Risarren's mouth snapped shut. And I don't think it was willingly. His eyes went wide as my mate floated closer.
“I thought I had no family,” Aras said. “Raised by humans. I had nothing of my parents, not even their names. Not even the reason my mother died with me in her arms.” He paused to look at me.
“Aras,” I said. “You have me.”
“You have us, Son,” my father said. “We are your family.”
“You have the whole fucking dread,” Ellas said. “There are still a lot of us left.”
Flying in circles above us, my dragons heard this and roared.
Aras looked from them to his father. “Now, I have my answers. I understand why my mother died in that forest. I see what drove her running after my birth. I feel the power you speak of. I know who I am now. Half Hulfrin. Half Eljaffna. But I will never become a sorcerer like you.”
Risarren made sounds, desperate sounds, but his lips remained closed.
“Oh, I'm not saying that I'll reject this magic.” He held out a hand and something swirled around his arm, ruffling his fur. “It is magnificent.” He resettled his stare on his father. “But I will use it to protect those I love, not hurt them.” He looked at me. “I bet you never expected it to be me protecting you, Ly.”
I grinned at him. “No. But I'm not all that surprised. I've always felt your strength. I thought it was my soul that magnified it. But now I see that my soul was only a catalyst to awaken yours. The power has been inside you all along, my love. You are fucking incredible and I'm so proud to be your mate.”
Aras's grin was sublime. “I love you.”
“I love you too.”
His expression hardened as he turned to look at his father. “I would have sought a relationship with you, even knowing your part in my mother's death. That's how badly I wanted a family. But I don't need you. I have a real family. They don't want to use me, and they don't want to rule the world. They just want to be a part of my life. Still, I would have at least let you go. Patricide is not something I thought myself capable of.”
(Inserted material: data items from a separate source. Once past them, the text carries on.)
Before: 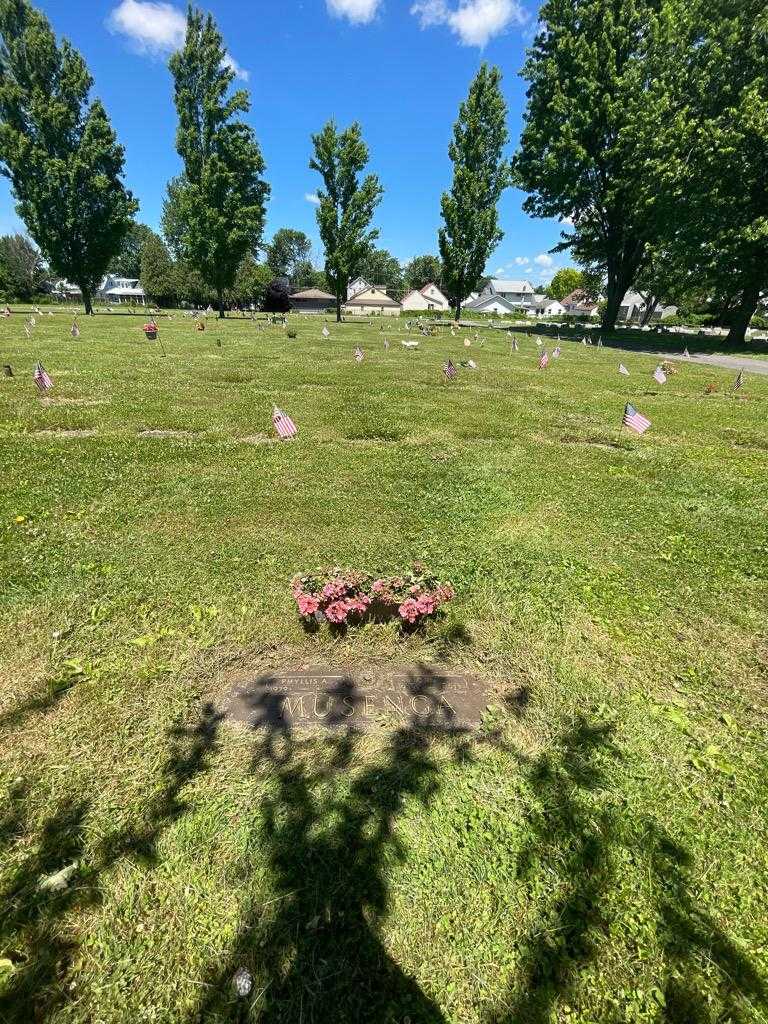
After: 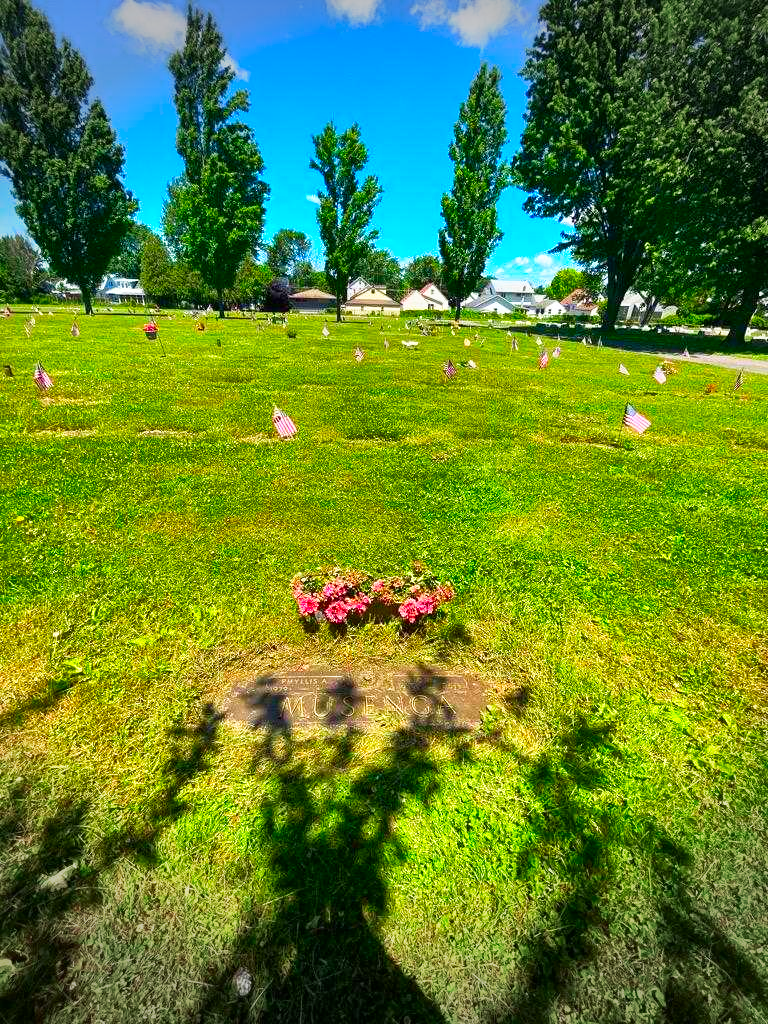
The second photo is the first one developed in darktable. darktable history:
color correction: highlights b* 0.056, saturation 2.19
base curve: curves: ch0 [(0, 0) (0.688, 0.865) (1, 1)], preserve colors none
vignetting: fall-off start 91.05%, fall-off radius 39.22%, width/height ratio 1.213, shape 1.29
shadows and highlights: white point adjustment 0.142, highlights -70.86, soften with gaussian
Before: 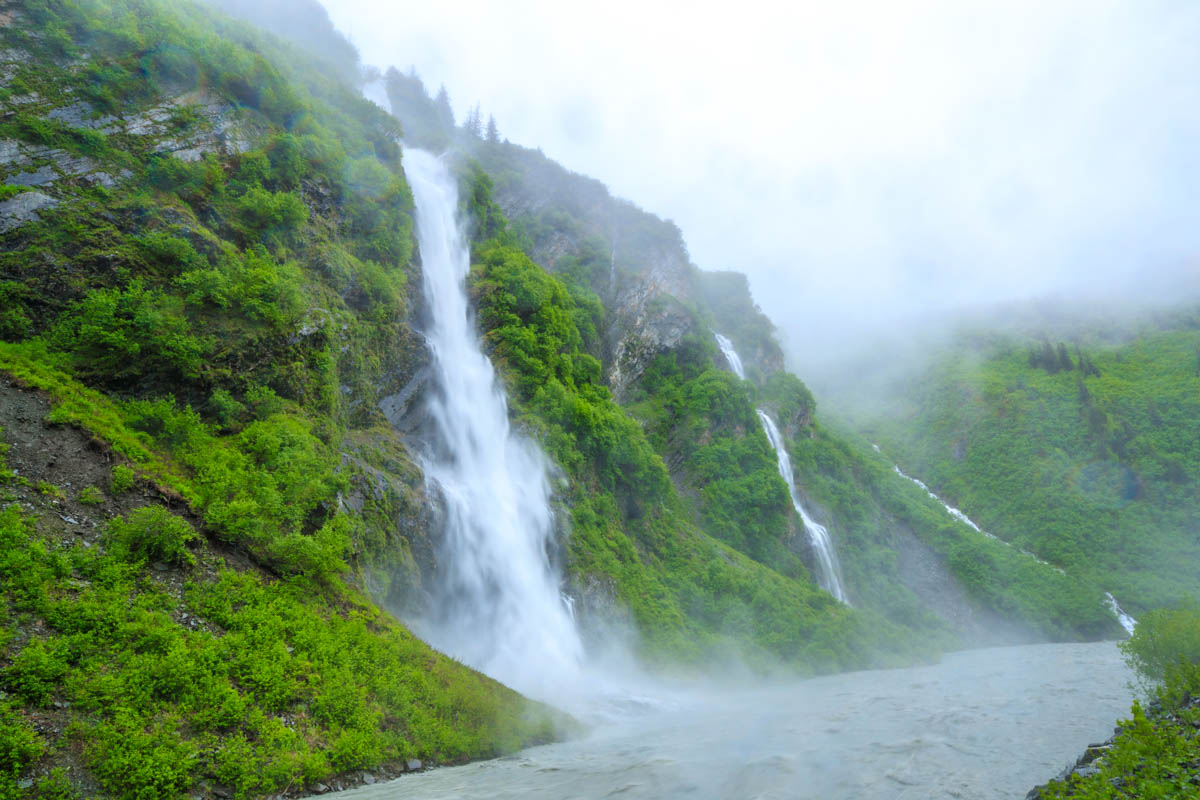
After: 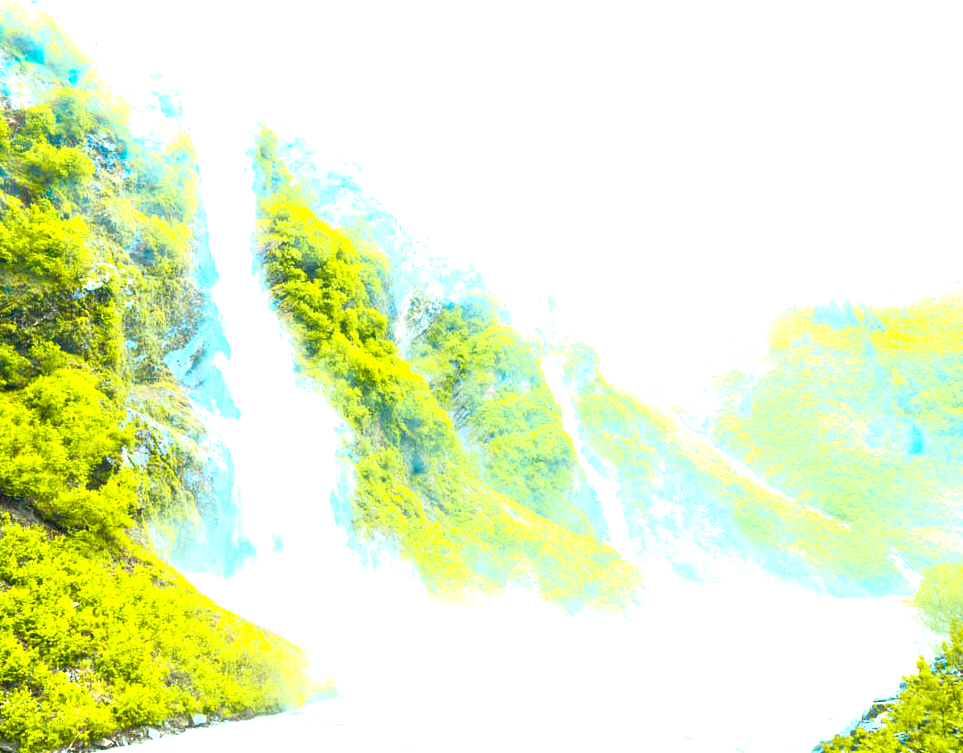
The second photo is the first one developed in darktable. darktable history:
shadows and highlights: shadows 0, highlights 40
exposure: black level correction 0, exposure 1.5 EV, compensate exposure bias true, compensate highlight preservation false
crop and rotate: left 17.959%, top 5.771%, right 1.742%
color zones: curves: ch0 [(0.254, 0.492) (0.724, 0.62)]; ch1 [(0.25, 0.528) (0.719, 0.796)]; ch2 [(0, 0.472) (0.25, 0.5) (0.73, 0.184)]
color balance rgb: linear chroma grading › shadows -2.2%, linear chroma grading › highlights -15%, linear chroma grading › global chroma -10%, linear chroma grading › mid-tones -10%, perceptual saturation grading › global saturation 45%, perceptual saturation grading › highlights -50%, perceptual saturation grading › shadows 30%, perceptual brilliance grading › global brilliance 18%, global vibrance 45%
Risarren's stare went panicked.
Aras narrowed his eyes at his father. “But then you tried to kill my mate.” He pointed at his father. “You tried to kill my family.”
Squeaking noises came from Risarren.
“That changes a man,” Aras said. “Goodbye, Father.”
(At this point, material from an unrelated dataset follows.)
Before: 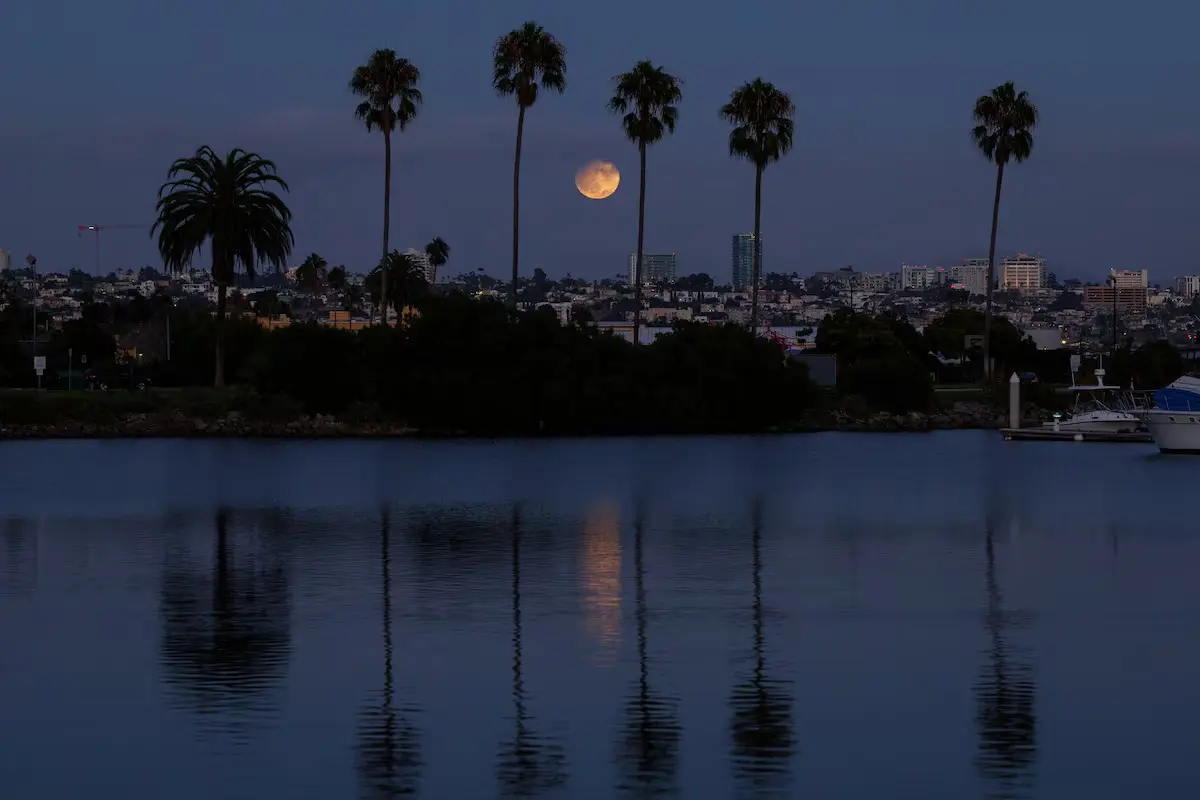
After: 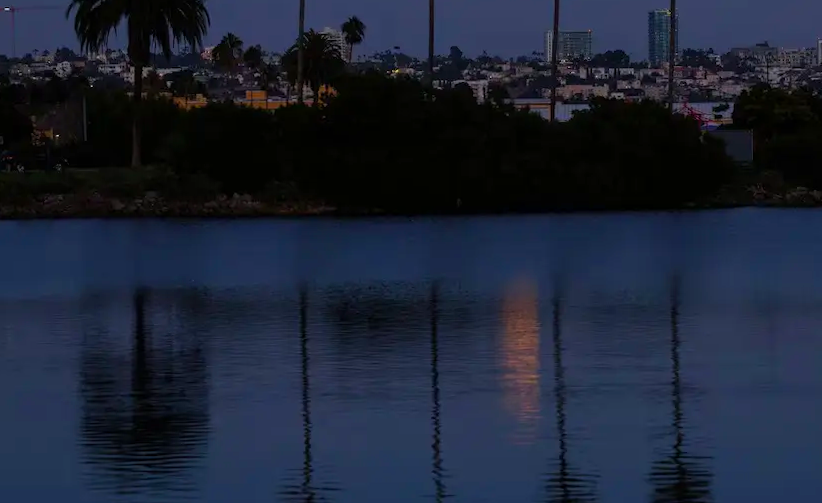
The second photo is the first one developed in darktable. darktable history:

Aras didn't make a motion with his hand or any other signal to the spirits. They just knew. And they carried out his command instantaneously.
Risarren the Sorcerer, father of my mate, died a better death than he deserved. His neck snapped, his stare went empty, and then his head kept turning until it twisted free of his body. When he was truly dead, beyond healing, my mate stepped over to the body. It rose before him, both pieces. Aras held his hand out to me. I joined him and clasped his hand even though I wanted to hold him. Soon. I had to let him finish this first.
Surprisingly, he wanted me to do the finishing.
“Ly, can you burn his body for me?” Aras asked.
“Yes, of course,” I said. “Perhaps it would be better to take him out over the water.”
Aras nodded, and the corpse floated away from us and over the railing. When it was above the water, I summoned my Fire Magic and incinerated it. Ashes spiraled in the wind, floating away peacefully. Only when all traces of his father were gone, did Aras spin into my arms and embrace me tightly.
“You can still be sad,” I said as I stroked his hair. “He was your father, no matter what he did. You have every right to mourn him.”
Aras lifted his head and met my stare. “I can't. Not yet. Maybe after a few decades, when my anger has softened. Right now, I only regret killing him so quickly.”
I chuckled and brushed my lips over his. “That's my mate.”
Aras glanced at our family, then up at our dread. “So, we won? You're still King?”
“Yes. Thanks to the arrival of our allies.” I nodded toward Ellas.
“Then we had better get back so we can celebrate.”
“I will carry you home, Mate,” I said.
“That sounds wonderful.” He looked to the docks and added, “But I'd best see my crew out of the bay before we go. Those villagers may have sent someone to fetch their king.”
I snorted a laugh. “Yes, we'd better go then. The last thing I need is another war with a dread of dragons.”